3. The method of claim 2, wherein said calculating the noise weight parameter based on the second number and the first number of noise data comprises:

calculating the probability that the second number occupies the artificially marked text data;

calculating a difference value of subtracting the probability from a preset value;

4. The method of claim 1, wherein the predetermined model is a NER model.

5. The method according to claim 1, wherein said calculating the loss function of the K trained models based on the noise weight parameter specifically comprises:

calculating the conventional loss functions of the K trained models;

6. The method of claim 5, wherein the regular loss function comprises cross entropy.
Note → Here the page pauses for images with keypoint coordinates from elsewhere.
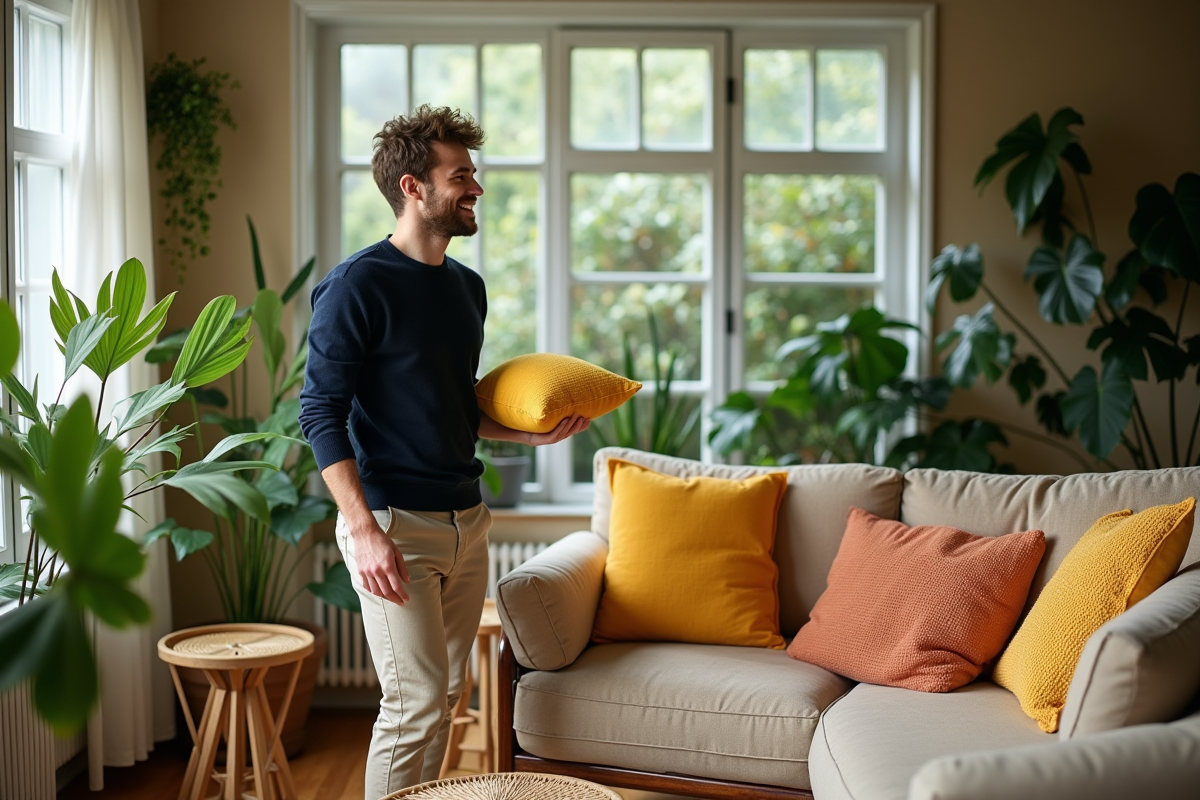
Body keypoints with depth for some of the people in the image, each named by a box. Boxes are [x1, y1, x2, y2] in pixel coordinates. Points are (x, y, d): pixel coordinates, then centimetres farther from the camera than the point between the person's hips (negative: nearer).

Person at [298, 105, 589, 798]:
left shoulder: (468, 287, 13)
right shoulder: (358, 286, -11)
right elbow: (322, 412, -14)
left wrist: (536, 433, 5)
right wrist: (363, 528, -23)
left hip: (465, 520, 8)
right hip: (394, 524, -7)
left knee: (447, 696, 13)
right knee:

7. A Named Entity Recognition (NER) noisy training device, the device comprising:

the acquisition module is used for acquiring a plurality of text data and an entity tag corresponding to each text data;

8. A chip system comprising a processor coupled to a memory, the memory storing program instructions that, when executed by the processor, implement the NER noisy training method of any of claims 1-6.

9. A computer-readable storage medium, characterized in that the computer-readable storage medium has stored thereon a computer program which is executed by a processor to perform the NER noisy training method according to any one of claims 1-6.

10. A computer program product, characterized in that it, when run on a computer, causes the computer to perform the NER noisy training method according to any of the claims 1-6.